◆ PAGE TEXT:

::::::

This type of advice and guidance is needed, because despite all the information that has already been produced, we still see that more help is needed. The DataSHIELD forum is a good place for seeking help. This is an example post where the user asks a short question, however there is no simple answer:
Another example is this email received by someone who had experience using DataSHIELD. It is asking how to get started with setting up DataSHIELD for a consortium:
“I am contacting you because we are thinking of using DataSHIELD for an XXXXXX funded project on XXXXXXXX and XXXXXXX. We are looking for someone with expertise in setting up the DataSHIELD with Opal who could give our IT team some advice. I spotted you as a contact for the XXXXXXXX platform and thought you might be able to direct me to someone with the technical expertise in setting things up. Also I would be interested in your experience with DataSHIELD and whether the effort involved in setting up is worthwhile for a smaller collaborative project as ours (we are a small consortium of about 5 case control studies). Any help or advice you can provide is highly welcome.”
The target of this wiki is to cover the technical issues, although there is inevitably some cross over into other areas. For example, some of the technical decisions influence the ethics and governance processes.
Using a wiki as the format for this information was deliberate. While it might be more prestigious to write a peer reviewed paper, a wiki is a better medium to a signpost to other best practice, which is evolving all the time. At the moment it is not always possible to say that one particularly way of doing things is best, but hopefully we are moving in the right direction. All we can do here is highlight the options available and the experiences we know about.

::::::

◆ DATA EXTRACTS:
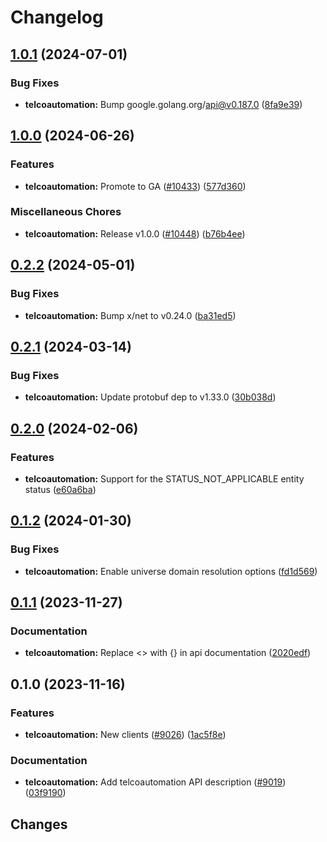 # Changelog



## [1.0.1](https://github.com/googleapis/google-cloud-go/compare/telcoautomation/v1.0.0...telcoautomation/v1.0.1) (2024-07-01)


### Bug Fixes

* **telcoautomation:** Bump google.golang.org/api@v0.187.0 ([8fa9e39](https://github.com/googleapis/google-cloud-go/commit/8fa9e398e512fd8533fd49060371e61b5725a85b))

## [1.0.0](https://github.com/googleapis/google-cloud-go/compare/telcoautomation/v0.2.2...telcoautomation/v1.0.0) (2024-06-26)


### Features

* **telcoautomation:** Promote to GA ([#10433](https://github.com/googleapis/google-cloud-go/issues/10433)) ([577d360](https://github.com/googleapis/google-cloud-go/commit/577d36096b966a8385e2d24a51f62d6e8ce8d2dc))


### Miscellaneous Chores

* **telcoautomation:** Release v1.0.0 ([#10448](https://github.com/googleapis/google-cloud-go/issues/10448)) ([b76b4ee](https://github.com/googleapis/google-cloud-go/commit/b76b4ee3617f18a9b1f8eb1a1f0e6ac8c75e9e17))

## [0.2.2](https://github.com/googleapis/google-cloud-go/compare/telcoautomation/v0.2.1...telcoautomation/v0.2.2) (2024-05-01)


### Bug Fixes

* **telcoautomation:** Bump x/net to v0.24.0 ([ba31ed5](https://github.com/googleapis/google-cloud-go/commit/ba31ed5fda2c9664f2e1cf972469295e63deb5b4))

## [0.2.1](https://github.com/googleapis/google-cloud-go/compare/telcoautomation/v0.2.0...telcoautomation/v0.2.1) (2024-03-14)


### Bug Fixes

* **telcoautomation:** Update protobuf dep to v1.33.0 ([30b038d](https://github.com/googleapis/google-cloud-go/commit/30b038d8cac0b8cd5dd4761c87f3f298760dd33a))

## [0.2.0](https://github.com/googleapis/google-cloud-go/compare/telcoautomation/v0.1.2...telcoautomation/v0.2.0) (2024-02-06)


### Features

* **telcoautomation:** Support for the STATUS_NOT_APPLICABLE entity status ([e60a6ba](https://github.com/googleapis/google-cloud-go/commit/e60a6ba01acf2ef2e8d12e23ed5c6e876edeb1b7))

## [0.1.2](https://github.com/googleapis/google-cloud-go/compare/telcoautomation/v0.1.1...telcoautomation/v0.1.2) (2024-01-30)


### Bug Fixes

* **telcoautomation:** Enable universe domain resolution options ([fd1d569](https://github.com/googleapis/google-cloud-go/commit/fd1d56930fa8a747be35a224611f4797b8aeb698))

## [0.1.1](https://github.com/googleapis/google-cloud-go/compare/telcoautomation/v0.1.0...telcoautomation/v0.1.1) (2023-11-27)


### Documentation

* **telcoautomation:** Replace &lt;&gt; with {} in api documentation ([2020edf](https://github.com/googleapis/google-cloud-go/commit/2020edff24e3ffe127248cf9a90c67593c303e18))

## 0.1.0 (2023-11-16)


### Features

* **telcoautomation:** New clients ([#9026](https://github.com/googleapis/google-cloud-go/issues/9026)) ([1ac5f8e](https://github.com/googleapis/google-cloud-go/commit/1ac5f8e27ce5e1d7012544cca69d0fd917442738))


### Documentation

* **telcoautomation:** Add telcoautomation API description ([#9019](https://github.com/googleapis/google-cloud-go/issues/9019)) ([03f9190](https://github.com/googleapis/google-cloud-go/commit/03f9190c36f69458e332d4f1b2e5edfd095899ad))

## Changes
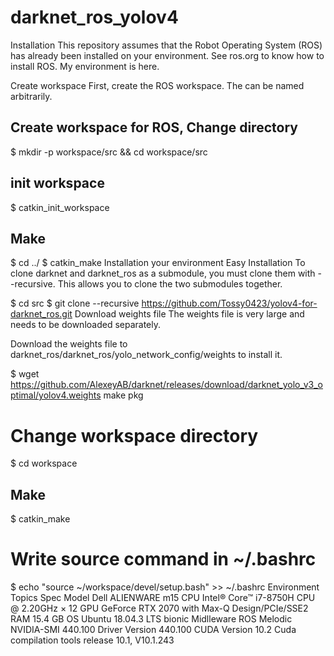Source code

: # darknet_ros_yolov4

Installation
This repository assumes that the Robot Operating System (ROS) has already been installed on your environment. See ros.org to know how to install ROS. My environment is here.

Create workspace
First, create the ROS workspace. The <workspace> can be named arbitrarily.

## Create workspace for ROS, Change directory
$ mkdir -p workspace/src && cd workspace/src

## init workspace
$ catkin_init_workspace

## Make
$ cd ../
$ catkin_make
Installation your environment
Easy Installation
To clone darknet and darknet_ros as a submodule, you must clone them with --recursive. This allows you to clone the two submodules together.

$ cd src
$ git clone --recursive https://github.com/Tossy0423/yolov4-for-darknet_ros.git
Download weights file
The weights file is very large and needs to be downloaded separately.

Download the weights file to darknet_ros/darknet_ros/yolo_network_config/weights to install it.

$ wget https://github.com/AlexeyAB/darknet/releases/download/darknet_yolo_v3_optimal/yolov4.weights
make pkg
# Change workspace directory
$ cd workspace

## Make
$ catkin_make

# Write source command in ~/.bashrc
$ echo "source ~/workspace/devel/setup.bash" >> ~/.bashrc
Environment
Topics	Spec
Model	Dell ALIENWARE m15
CPU	Intel® Core™ i7-8750H CPU @ 2.20GHz × 12
GPU	GeForce RTX 2070 with Max-Q Design/PCIe/SSE2
RAM	15.4 GB
OS	Ubuntu 18.04.3 LTS bionic
Midlleware	ROS Melodic
NVIDIA-SMI	440.100
Driver Version	440.100
CUDA Version	10.2
Cuda compilation tools	release 10.1, V10.1.243
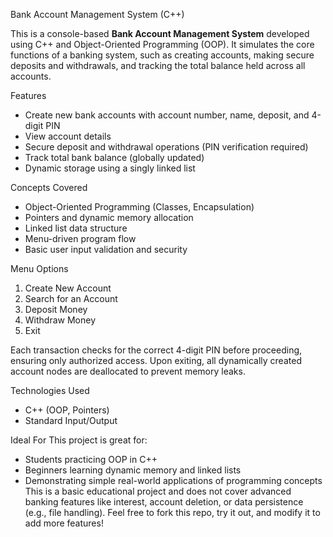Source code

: Bank Account Management System (C++)

This is a console-based **Bank Account Management System** developed using C++ and Object-Oriented Programming (OOP). It simulates the core functions of a banking system, such as creating accounts, making secure deposits and withdrawals, and tracking the total balance held across all accounts.

Features
- Create new bank accounts with account number, name, deposit, and 4-digit PIN
- View account details
- Secure deposit and withdrawal operations (PIN verification required)
- Track total bank balance (globally updated)
- Dynamic storage using a singly linked list

Concepts Covered
- Object-Oriented Programming (Classes, Encapsulation)
- Pointers and dynamic memory allocation
- Linked list data structure
- Menu-driven program flow
- Basic user input validation and security

 Menu Options
1. Create New Account  
2. Search for an Account  
3. Deposit Money  
4. Withdraw Money  
5. Exit  

Each transaction checks for the correct 4-digit PIN before proceeding, ensuring only authorized access. Upon exiting, all dynamically created account nodes are deallocated to prevent memory leaks.

Technologies Used
- C++ (OOP, Pointers)
- Standard Input/Output

 Ideal For
This project is great for:
- Students practicing OOP in C++
- Beginners learning dynamic memory and linked lists
- Demonstrating simple real-world applications of programming concepts
This is a basic educational project and does not cover advanced banking features like interest, account deletion, or data persistence (e.g., file handling).
 Feel free to fork this repo, try it out, and modify it to add more features!

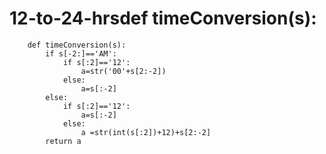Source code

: # 12-to-24-hrsdef timeConversion(s):
 
        
        def timeConversion(s):
            if s[-2:]=='AM':
                if s[:2]=='12':
                    a=str('00'+s[2:-2])
                else:
                    a=s[:-2]
            else:
                if s[:2]=='12':
                    a=s[:-2]
                else:
                    a =str(int(s[:2])+12)+s[2:-2]
            return a
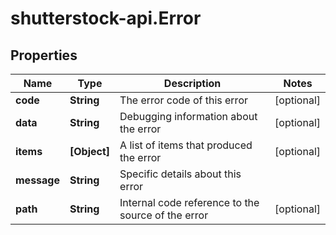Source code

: # shutterstock-api.Error

## Properties
Name | Type | Description | Notes
------------ | ------------- | ------------- | -------------
**code** | **String** | The error code of this error | [optional] 
**data** | **String** | Debugging information about the error | [optional] 
**items** | **[Object]** | A list of items that produced the error | [optional] 
**message** | **String** | Specific details about this error | 
**path** | **String** | Internal code reference to the source of the error | [optional] 


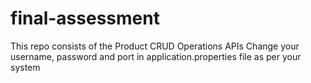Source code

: # final-assessment

This repo consists of the Product CRUD Operations APIs
Change your username, password and port in application.properties file as per your system
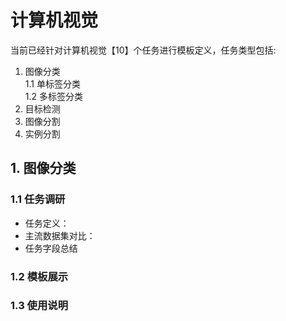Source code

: # 计算机视觉
当前已经针对计算机视觉【10】个任务进行模板定义，任务类型包括:   

 1. 图像分类  
   1.1 单标签分类  
   1.2 多标签分类  
 2. 目标检测  
 3. 图像分割  
 4. 实例分割   


## 1. 图像分类

### 1.1 任务调研
 - 任务定义：
 - 主流数据集对比：
 - 任务字段总结

### 1.2 模板展示


### 1.3 使用说明
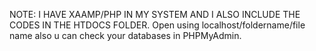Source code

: NOTE: I HAVE XAAMP/PHP IN MY SYSTEM AND I ALSO INCLUDE THE CODES IN THE HTDOCS FOLDER. Open using localhost/foldername/file name also u can check your databases in PHPMyAdmin.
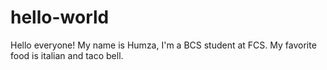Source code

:# hello-world

Hello everyone!
My name is Humza, I'm a BCS student at FCS. My favorite food is italian and taco bell.
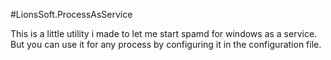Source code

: #LionsSoft.ProcessAsService

This is a little utility i made to let me start spamd for windows as a service.
But you can use it for any process by configuring it in the configuration file.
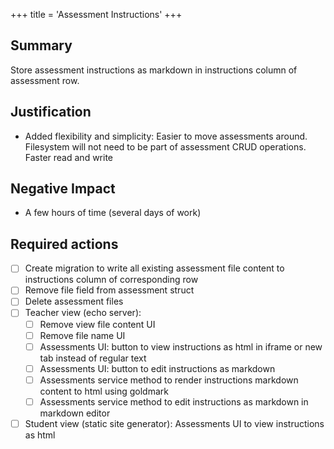+++
title = 'Assessment Instructions'
+++

## Summary

Store assessment instructions as markdown in instructions column of assessment row.

## Justification

- Added flexibility and simplicity: Easier to move assessments around. Filesystem will not need to be part of assessment CRUD operations. Faster read and write

## Negative Impact

- A few hours of time (several days of work)

## Required actions

- [ ] Create migration to write all existing assessment file content to instructions column of corresponding row
- [ ] Remove file field from assessment struct
- [ ] Delete assessment files
- [ ] Teacher view (echo server):
  - [ ] Remove view file content UI
  - [ ] Remove file name UI
  - [ ] Assessments UI: button to view instructions as html in iframe or new tab instead of regular text
  - [ ] Assessments UI: button to edit instructions as markdown
  - [ ] Assessments service method to render instructions markdown content to html using goldmark
  - [ ] Assessments service method to edit instructions as markdown in markdown editor
- [ ] Student view (static site generator): Assessments UI to view instructions as html
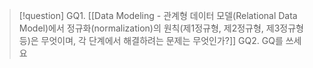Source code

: >[!question]
>GQ1. [[Data Modeling - 관계형 데이터 모델(Relational Data Model)에서 정규화(normalization)의 원칙(제1정규형, 제2정규형, 제3정규형 등)은 무엇이며, 각 단계에서 해결하려는 문제는 무엇인가?]]
>GQ2. GQ를 쓰세요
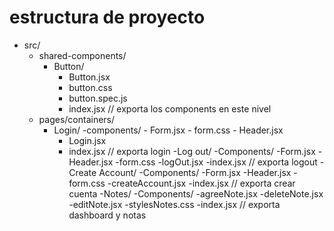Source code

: 
# estructura de proyecto

- src/
    - shared-components/
        - Button/
            - Button.jsx
            - button.css
            - button.spec.js
            - index.jsx // exporta los components en este nivel
    - pages/containers/
        - Login/
            -components/
                - Form.jsx
                - form.css
                - Header.jsx
            - Login.jsx
            - index.jsx // exporta login 
        -Log out/
             -Components/ 
              -Form.jsx
              -Header.jsx
              -form.css
          -logOut.jsx
          -index.jsx // exporta logout
        -Create Account/
             -Components/ 
              -Form.jsx
              -Header.jsx
              -form.css
          -createAccount.jsx
          -index.jsx // exporta crear cuenta
          -Notes/
             -Components/ 
              -agreeNote.jsx
              -deleteNote.jsx
              -editNote.jsx
              -stylesNotes.css
          -index.jsx  // exporta dashboard y notas
          


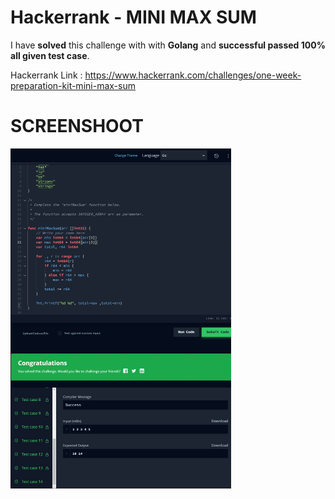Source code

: # Hackerrank - MINI MAX SUM
I have **solved** this challenge with with **Golang** and **successful passed 100% all given test case**.

Hackerrank Link : https://www.hackerrank.com/challenges/one-week-preparation-kit-mini-max-sum

# SCREENSHOOT
<img style="width:70%;" alt="plus minus" src="https://github.com/tsuryanto/Data-On-Taufiq-Suryanto/blob/140ee2062d9db9b4fba7808dc683828717e9f849/00%20-%20Problem%20Solving/Hackerrank/02-minimax-sum/Mini-Max-Sum-HackerRank.jpg" />
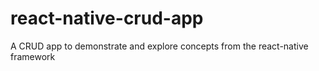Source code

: # react-native-crud-app
A CRUD app to demonstrate and explore concepts from the react-native framework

::::::

◆ TASKS:
A) From the DataSHIELD guidance text, print the passage from "The target of" to "we know about.".
B) Answer these questions using the DataSHIELD guidance text:
(i) What place does it name as a good place for seeking help?
(ii) According to the quoted email, about how many case control studies make up the sender's consortium?
(iii) What processes does it say some of the technical decisions influence?

◆ RESULTS BY TASK:
A)
The target of this wiki is to cover the technical issues, although there is inevitably some cross over into other areas. For example, some of the technical decisions influence the ethics and governance processes.
Using a wiki as the format for this information was deliberate. While it might be more prestigious to write a peer reviewed paper, a wiki is a better medium to a signpost to other best practice, which is evolving all the time. At the moment it is not always possible to say that one particularly way of doing things is best, but hopefully we are moving in the right direction. All we can do here is highlight the options available and the experiences we know about.

B)
(i) The DataSHIELD forum.
(ii) About 5.
(iii) The ethics and governance processes.